• **SOURCE MATERIAL**
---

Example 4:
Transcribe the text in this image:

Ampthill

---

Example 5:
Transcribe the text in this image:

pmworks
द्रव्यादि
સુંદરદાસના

• **ASSIGNMENT**
Your output should match the records above word for word.

• **TASK OUTPUT**
---

Example 4:
Transcribe the text in this image:

Ampthill

---

Example 5:
Transcribe the text in this image:

pmworks
द्रव्यादि
સુંદરદાસના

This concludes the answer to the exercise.